The Crisis of Identity and Destination

January 3rd, 2007

As it always does, the new year has come around again. This year began, like many years have begun in the past, with no one actually sure when the year came around. So, we did the “Happy New Year” bit twice. Once straight up, and once with a count-down (although I am pretty sure the New Year had actually come and gone!). The party was at a friend’s place. I am sure that if we had gone to one of the more fancy, ‘organised’, parties, we might have had a DJ or MC counting down for us. That would still have been no guarantee that the time would have been correct.

But now is the time for reflection. In short, the time has come to deal with the crisis of identity and destination once again. More plainly: Who am I and Where am I going?
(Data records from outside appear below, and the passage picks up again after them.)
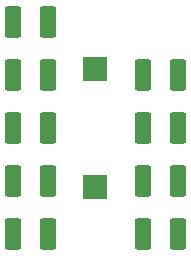
<source format=gbr>
%TF.GenerationSoftware,KiCad,Pcbnew,(7.0.0)*%
%TF.CreationDate,2023-02-27T22:59:02+05:30*%
%TF.ProjectId,9W_SYSKA,39575f53-5953-44b4-912e-6b696361645f,rev?*%
%TF.SameCoordinates,Original*%
%TF.FileFunction,Soldermask,Top*%
%TF.FilePolarity,Negative*%
%FSLAX46Y46*%
G04 Gerber Fmt 4.6, Leading zero omitted, Abs format (unit mm)*
G04 Created by KiCad (PCBNEW (7.0.0)) date 2023-02-27 22:59:02*
%MOMM*%
%LPD*%
G01*
G04 APERTURE LIST*
G04 Aperture macros list*
%AMRoundRect*
0 Rectangle with rounded corners*
0 $1 Rounding radius*
0 $2 $3 $4 $5 $6 $7 $8 $9 X,Y pos of 4 corners*
0 Add a 4 corners polygon primitive as box body*
4,1,4,$2,$3,$4,$5,$6,$7,$8,$9,$2,$3,0*
0 Add four circle primitives for the rounded corners*
1,1,$1+$1,$2,$3*
1,1,$1+$1,$4,$5*
1,1,$1+$1,$6,$7*
1,1,$1+$1,$8,$9*
0 Add four rect primitives between the rounded corners*
20,1,$1+$1,$2,$3,$4,$5,0*
20,1,$1+$1,$4,$5,$6,$7,0*
20,1,$1+$1,$6,$7,$8,$9,0*
20,1,$1+$1,$8,$9,$2,$3,0*%
G04 Aperture macros list end*
%ADD10RoundRect,0.250001X-0.462499X-1.074999X0.462499X-1.074999X0.462499X1.074999X-0.462499X1.074999X0*%
%ADD11R,2.000000X2.000000*%
G04 APERTURE END LIST*
D10*
%TO.C,L9*%
X113012500Y-108500000D03*
X115987500Y-108500000D03*
%TD*%
D11*
%TO.C,J2*%
X108999999Y-117999999D03*
%TD*%
D10*
%TO.C,L8*%
X113012500Y-113000000D03*
X115987500Y-113000000D03*
%TD*%
%TO.C,L5*%
X102012500Y-122000000D03*
X104987500Y-122000000D03*
%TD*%
%TO.C,L4*%
X102012500Y-117500000D03*
X104987500Y-117500000D03*
%TD*%
%TO.C,L1*%
X102012500Y-104000000D03*
X104987500Y-104000000D03*
%TD*%
%TO.C,L7*%
X113012500Y-117500000D03*
X115987500Y-117500000D03*
%TD*%
%TO.C,L2*%
X102012500Y-108500000D03*
X104987500Y-108500000D03*
%TD*%
%TO.C,L6*%
X113012500Y-122000000D03*
X115987500Y-122000000D03*
%TD*%
D11*
%TO.C,J1*%
X108999999Y-107999999D03*
%TD*%
D10*
%TO.C,L3*%
X102012500Y-113000000D03*
X104987500Y-113000000D03*
%TD*%
M02*

</source>
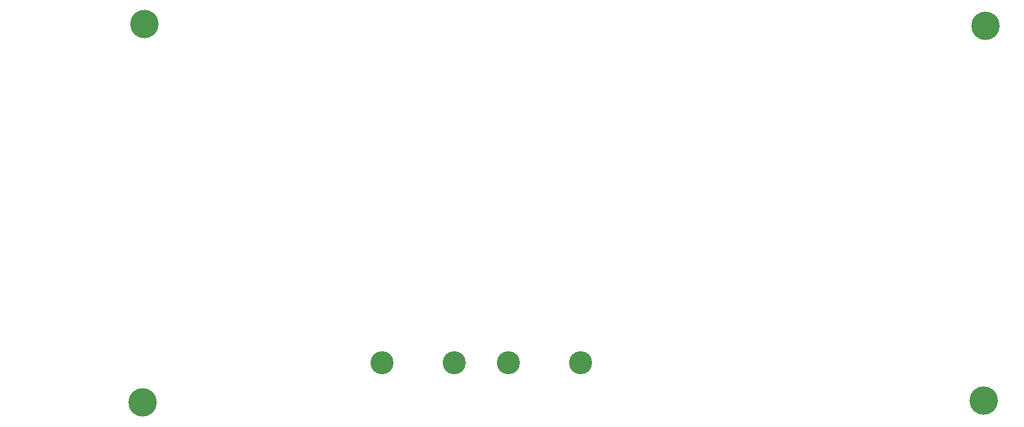
<source format=gbr>
%TF.GenerationSoftware,Altium Limited,Altium Designer,19.1.8 (144)*%
G04 Layer_Color=0*
%FSLAX26Y26*%
%MOIN*%
%TF.FileFunction,NonPlated,1,2,NPTH,Drill*%
%TF.Part,Single*%
G01*
G75*
%TA.AperFunction,ComponentDrill*%
%ADD58C,0.127953*%
%TA.AperFunction,OtherDrill,Pad Free-2 (130mil,2210mil)*%
%ADD59C,0.157480*%
%TA.AperFunction,OtherDrill,Pad Free-2 (120mil,110mil)*%
%ADD60C,0.157480*%
%TA.AperFunction,OtherDrill,Pad Free-2 (4790mil,2200mil)*%
%ADD61C,0.157480*%
%TA.AperFunction,OtherDrill,Pad Free-2 (4780mil,120mil)*%
%ADD62C,0.157480*%
G36*
X-535000Y1385000D02*
D01*
D02*
G37*
D58*
X1845000Y330000D02*
D03*
X1445000D02*
D03*
X2545000D02*
D03*
X2145000D02*
D03*
D59*
X130000Y2210000D02*
D03*
D60*
X120000Y110000D02*
D03*
D61*
X4790000Y2200000D02*
D03*
D62*
X4780000Y120000D02*
D03*
%TF.MD5,be4901a6eb318b2d6156f6c804eb52d2*%
M02*

</source>
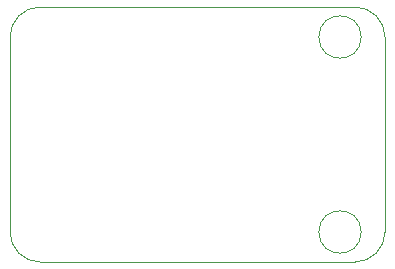
<source format=gbr>
%TF.GenerationSoftware,KiCad,Pcbnew,7.0.9-1.fc39*%
%TF.CreationDate,2023-12-29T10:14:23-08:00*%
%TF.ProjectId,ADB-USB-adapter,4144422d-5553-4422-9d61-646170746572,rev?*%
%TF.SameCoordinates,Original*%
%TF.FileFunction,Profile,NP*%
%FSLAX46Y46*%
G04 Gerber Fmt 4.6, Leading zero omitted, Abs format (unit mm)*
G04 Created by KiCad (PCBNEW 7.0.9-1.fc39) date 2023-12-29 10:14:23*
%MOMM*%
%LPD*%
G01*
G04 APERTURE LIST*
%TA.AperFunction,Profile*%
%ADD10C,0.100000*%
%TD*%
G04 APERTURE END LIST*
D10*
X50056051Y-38100000D02*
G75*
G03*
X50056051Y-38100000I-1796051J0D01*
G01*
X22860000Y-19050000D02*
G75*
G03*
X20320000Y-21590000I0J-2540000D01*
G01*
X49530000Y-40640000D02*
X22860000Y-40640000D01*
X52070000Y-21590000D02*
X52070000Y-38100000D01*
X20320000Y-38100000D02*
X20320000Y-21590000D01*
X50056051Y-21590000D02*
G75*
G03*
X50056051Y-21590000I-1796051J0D01*
G01*
X52070000Y-21590000D02*
G75*
G03*
X49530000Y-19050000I-2540000J0D01*
G01*
X49530000Y-40640000D02*
G75*
G03*
X52070000Y-38100000I0J2540000D01*
G01*
X20320000Y-38100000D02*
G75*
G03*
X22860000Y-40640000I2540000J0D01*
G01*
X22860000Y-19050000D02*
X49530000Y-19050000D01*
M02*

</source>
My wife asks me every new year if I have made any resolutions. I steadfastly answer that I have not, and nor am I planning to. This for some reason seems to infuriate her. But I am not trying to be difficult. It just seems a pointless waste of time for me to make resolutions, when there are such bigger questions to ask. Are we alone in the Universe? Is the kettle boiling? Has George Bush made up a mind (since he doesn’t have one of his own)? And most importantly, what am I going to eat for dinner?

You may think I am being flippant, and rightly so. I am being flippant. The last year has taught me one thing: Whatever you expect to happen may or may not happen, but you can be sure that things you didn’t even realise might happen, do happen.

A year ago, today, my life was very different. My wife and I were in jobs different from the ones we are in right now; today she is on the verge of quitting, and I am disenchanted with my boss. Good friends we had, good friends we lost. People we thought we could rely on weren’t there, and the people we didn’t realise were there, suddenly came through. Old friends reconnected, some after so many years, that meeting them again was an adventure in itself.

Whatever the new year brings for me, I can be sure of one thing – keeping on my feet is going to be no less difficult than in the past, just different, in ways I can hardly fathom.